● PASSAGE GIVEN
= = = = = = =

Man, I was thinking to myself "my god, how in the hell can anyone afford 1,920 cores for crunching let alone the cost of utilities

And then I read below the image
Good one Jizzler!!!!!


----------



## Disparia (Apr 5, 2011)

Yeah, I haven't won the lottery yet. But if I did, would certainly dedicate a rack each to WCG and FAH.

For the FAH rack, hmmm... probably 56 GPU (8 per 4U) and 96 CPU cores, keeping the same UPS and switch.


Hey, what part of Wyoming are you in? I have an aunt and uncle in Riverton.


----------



## stinger608 (Apr 5, 2011)

Jizzler said:


> Hey, what part of Wyoming are you in? I have an aunt and uncle in Riverton.



About 200 miles away in Cheyenne. Awesome seeing someone with relation in Wyoming. Been to Riverton many times. Several times to watch the balloon festival!!!


----------



## Disparia (Apr 5, 2011)

I haven't been there in... wow... 14 years. But my wife, kids and mom went to visit recently. In fact, they went and saw a balloon festival! 

Last time I was there I attended some some festival as well. Parade, classic cars, and a burn-out contest - even got a piece of rubber from a blown out tire that hit my face as souvenir 

Also camped in the mountains near there. Was memorable as the rainbow trout were quite tasty. I could really go for some fresh caught fish right now.


----------



## Delta6326 (Apr 8, 2011)

does any body know how much ppd ech will get per day and which will give out more ppd
the Intel Xeon E3-1275 Sandy Bridge 3.4GHz 4 x 256KB L...

Or

Intel Core i7-970 Gulftown 3.2GHz 6 x 256KB L2 Cac...


----------



## KieX (Apr 8, 2011)

= = = = = = =

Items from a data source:

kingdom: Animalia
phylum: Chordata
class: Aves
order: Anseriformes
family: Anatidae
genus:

= = = = = = =

● STATED TASK
Update the forum thread passage that begins at the words "And then I read" and stops after "UPS and switch.", changing "rack" to "cabinet". These items have no connection to the forum thread.

● RESULT FOR THIS EXERCISE
And then I read below the image
Good one Jizzler!!!!!


----------



## Disparia (Apr 5, 2011)

Yeah, I haven't won the lottery yet. But if I did, would certainly dedicate a cabinet each to WCG and FAH.

For the FAH cabinet, hmmm... probably 56 GPU (8 per 4U) and 96 CPU cores, keeping the same UPS and switch.